To better understand how ADEs relate to 4E cognition, I turn to studies about the embodied nature of hallucinatory experiences. Previous research has demonstrated that presence hallucinations can be induced using a robotic sensorimotor stimuli, connecting the experience of presence with the body (Bernasconi et al., 2022; Blanke et al., 2014). Therefore, a natural progression is that these specific kinds of hallucinatory experiences, ADEs, are also connected to a sense of embodiment. This is only bolstered by the idea that our interactions with the deceased are also embodied—we hug, kiss, hold hands, or speak face-to-face with those that we love. As we go through life, having conversations and mental connections with other people, our interactions and cognitive processes are largely influenced by what we call 4E cognition.

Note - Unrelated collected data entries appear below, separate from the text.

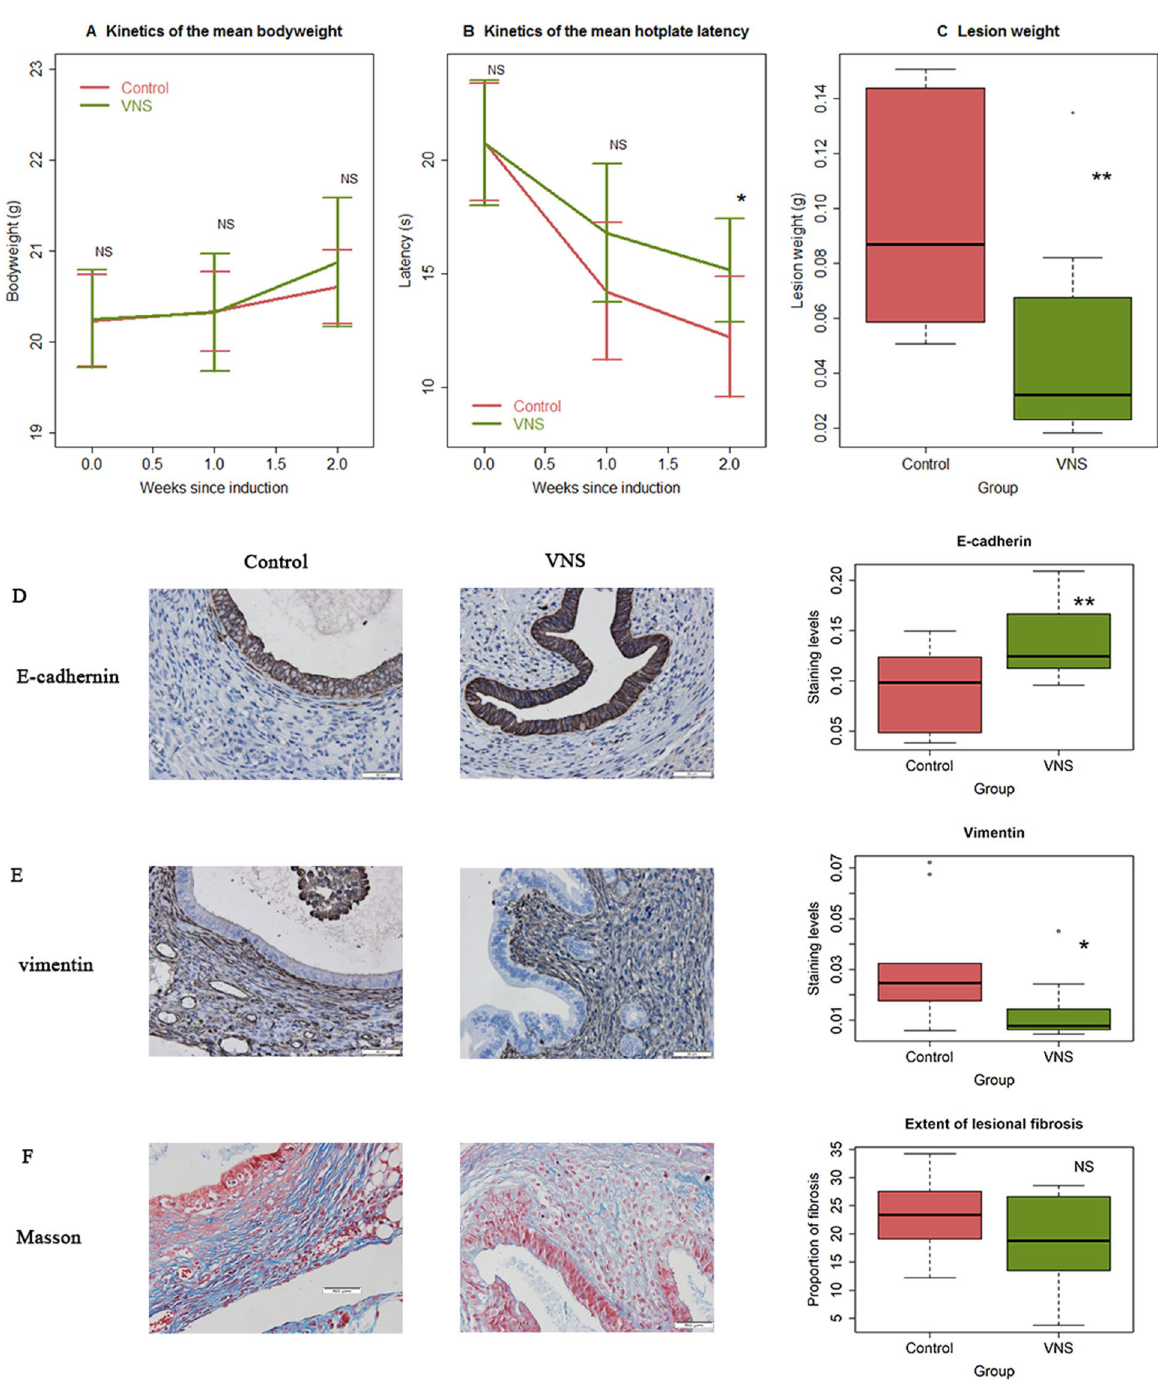
Figure 3. Vagal nerve stimulation (VNS) decelerates the development of endometriosis in mouse. ( A ) Kinetics of the mean bodyweight in control and VNS groups. No significance was found between two groups at any time point evaluated. ( B ) Kinetics of the mean hotplate latency, tested at the indicated times in the two groups. Statistically significant difference in latency between the two groups is found at the end of the experiment, 2 weeks after the induction of endometriosis. ( C ) Boxplot summarizing the lesion weight data between control and VNS mice. Representative immunostaining results for E-cadherin ( D ) and vimentin ( E ) in endometriotic lesions from control and VNS mice (left panel), along the boxplot summarizing the staining data (right panel). ( F ) Representative images of Masson trichrome staining in endometriotic lesions in control and VNS groups (left panel), along with the boxplot summarizing the staining data (right panel). n = 10 in each group. The asterisk indicates the statistical significance level, based on linear regression using group indicator: NS: p > 0.05; * p < 0.05; ** p < 0.01. The R 2 values for E-cadherin and vimentin were 0.51 and 0.27, respectively. For the exent of fibrosis, R 2 =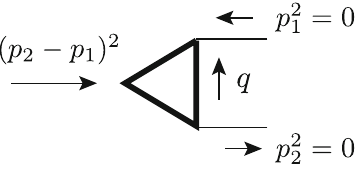
Fig. 10 Splitting regularized by μ -massive ( thick ) unobserved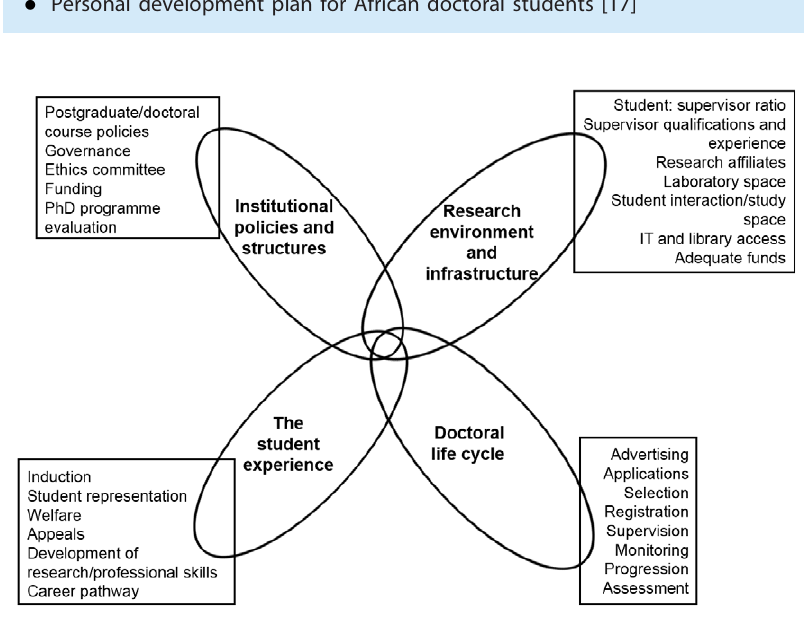
Figure 1. The four components of doctoral programmes, with examples of the constituents of the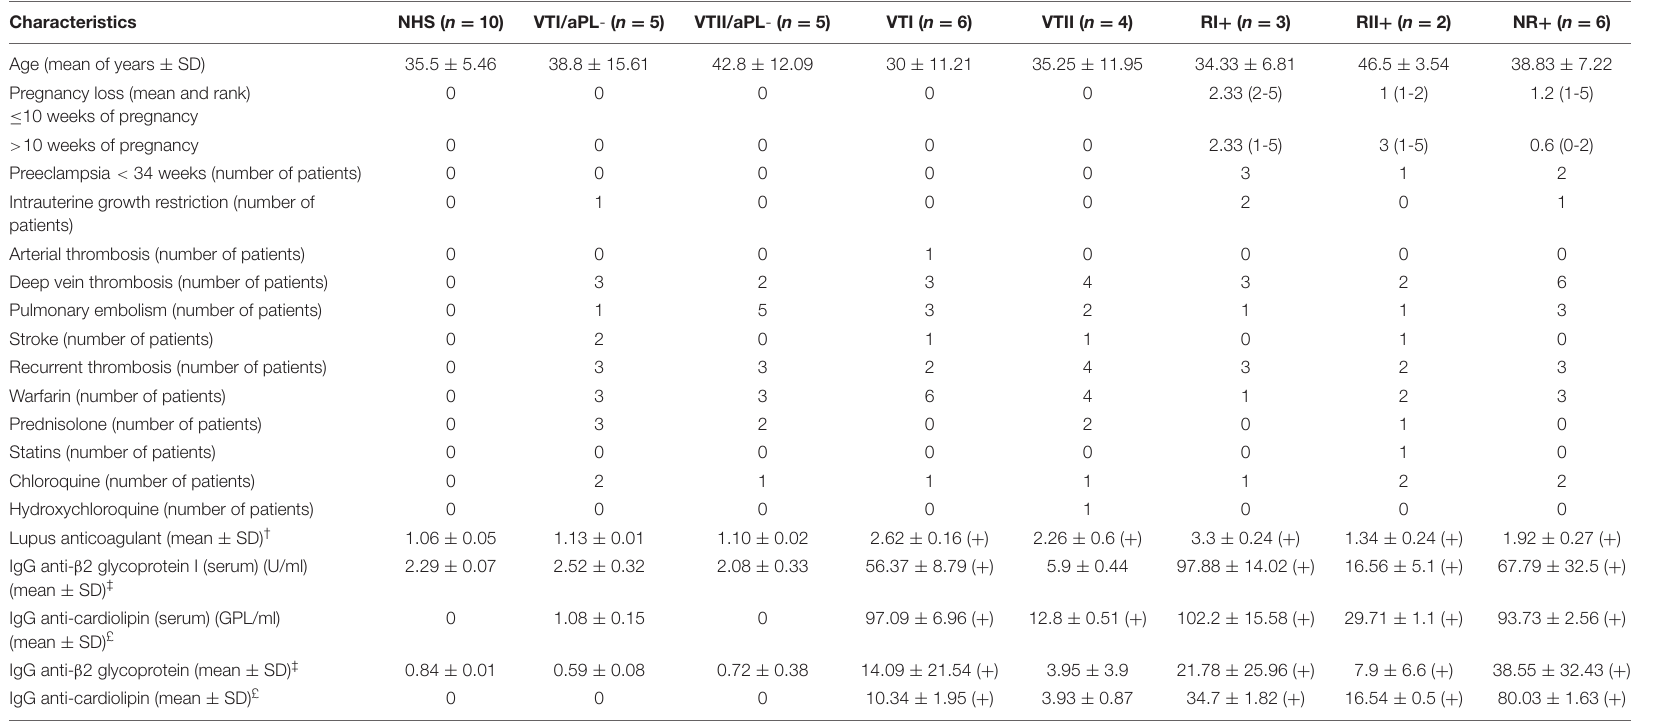
TABLE 1 | Characteristics of patients included in this study.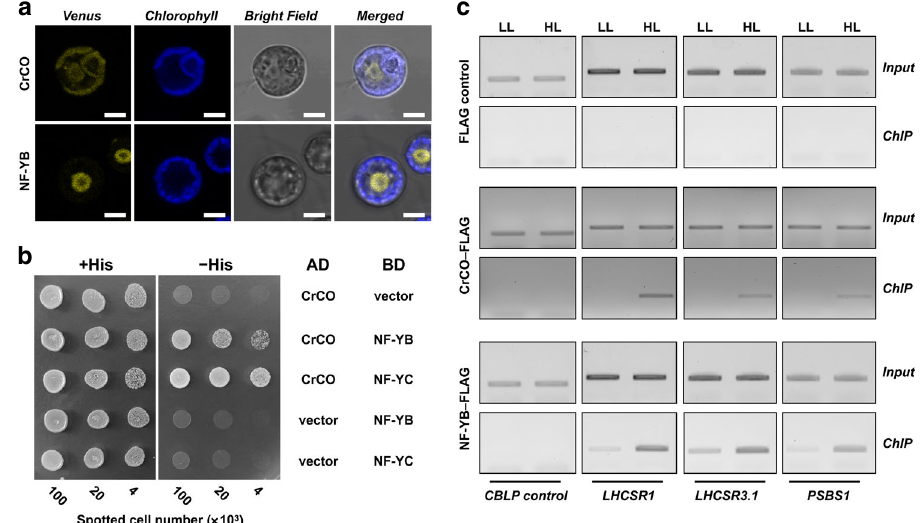
Fig. 2 CrCO interacts with NF-Y isoforms to form a transcriptional complex that associates with the promoter regions of the photoprotective genes. a Confocal live-cell imaging of the complemented strains, crco-2 / CrCO (labelled as CrCO) and nfyb-1 / NFYB (labelled as NF-YB), to visualize the localization of CrCO and NF-YB fused with Venus – 3xFLAG in C. reinhardtii cells. Scale bars, 5 µ m. b GAL4-based yeast two-hybrid (Y2H) assays. CrCO was fused to the GAL4-activation domain (AD – CrCO), whose ability to form heterodimers was tested by cotransformation of the GAL4-binding domain fused with NF – YB or NF-YC (BD – NF-YB or BD – NF-YC). Autoactivation was tested using empty vectors (AD or BD). The cells were plated on permissive ( + His) or selective ( − His) media and grown at 30 °C for 40 h after being spotted on the plates. c Chromatin immunoprecipitation (ChIP)-PCR assay of CrCO and NF-YB. Agarose gel electrophoresis showing the strength of the association of CrCO or NF-YB with the promoter regions of the photoprotective genes under different light treatments. ChIP was performed using 2 × 10 8 cells/mL of crco-2 / CrCO (labelled as CrCO) or nfyb-1 / NFYB (labelled as NF-YB) cells cross-linked with 0.35% (v/v) formaldehyde after a 1-h light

Methods and Preliminary Results

This paper introduces our innovative research design that joins experimental cognitive neuroscience and anthropological approaches in the study of ADEs. Our study uses a novel robotic system previously found to induce presence hallucinations, psychological questionnaires, resting-state fMRI, and ethnographic interviewing. Both bereaved and non-bereaved control participants are asked to complete each of these tasks.

Although this experimental data is still pending analysis at the time of this writing (data will be available in the coming months in early 2024), existing qualitative data provides compelling case studies for the experience of ADEs in people's daily life and how these might be connected to 4E cognition. From our existing data of Parkinson's patients, six have described having sense of presence that they identified as a deceased loved one. Each of these participants had this ADE at home, where they most often physically encountered their deceased loved one (participant transcripts, 2020-2022). This differs from more general presence hallucinations that also occur among these populations, which can happen in places outside of the home.

Conclusion

Although the connections with the body and environment seem to be a natural progression in our understanding of cognitive processes, we don’t leave cognition completely behind. There are some notions—like beliefs—that are more difficult to locate in this 4E framework (Grafman et al., 2020). The interplay between the body, the external world, and the mind are continuously changing, hence our multi-modal design that attempts to understand ADEs phenomenologically, behaviorally, and neurally. There are also some questions that remain outside of the grasp of experimental methods for philosophers and scholars of religion to tackle using historical, ethnographic, or textual methodologies. This project highlights how both methods can work together to learn more about these kinds of phenomena.

 

 

Abstract for Online Program Book (maximum 150 words)

Between 30 and 60% of the population have experienced sense of presence in the form of a deceased loved one (Castelnovo et al., 2015; Elsaesser et al., 2021; Streit-Horn, 2011). These experiences (i.e., ghosts, grief or bereavement hallucinations) may generally be called after death experiences (ADEs). In this paper, I will argue that 4E cognition, or the notion that cognition is shaped by dynamic interactions between the brain, body, and physical/social environments, plays a key role in understanding the cognitive underpinnings and behavioral outcomes of ADEs as both universal experiences and those deemed religious or spiritual. Drawing from mixed-methods experimental research in cognitive neuroscience, I posit that sensorimotor manipulations of a bereaved individual may induce experiences of presence more readily than in non-bereaved. Based on clinical data and preliminary findings, I will explore how future research relying on 4E cognition principles may impact the study of religious or spiritual phenomenon.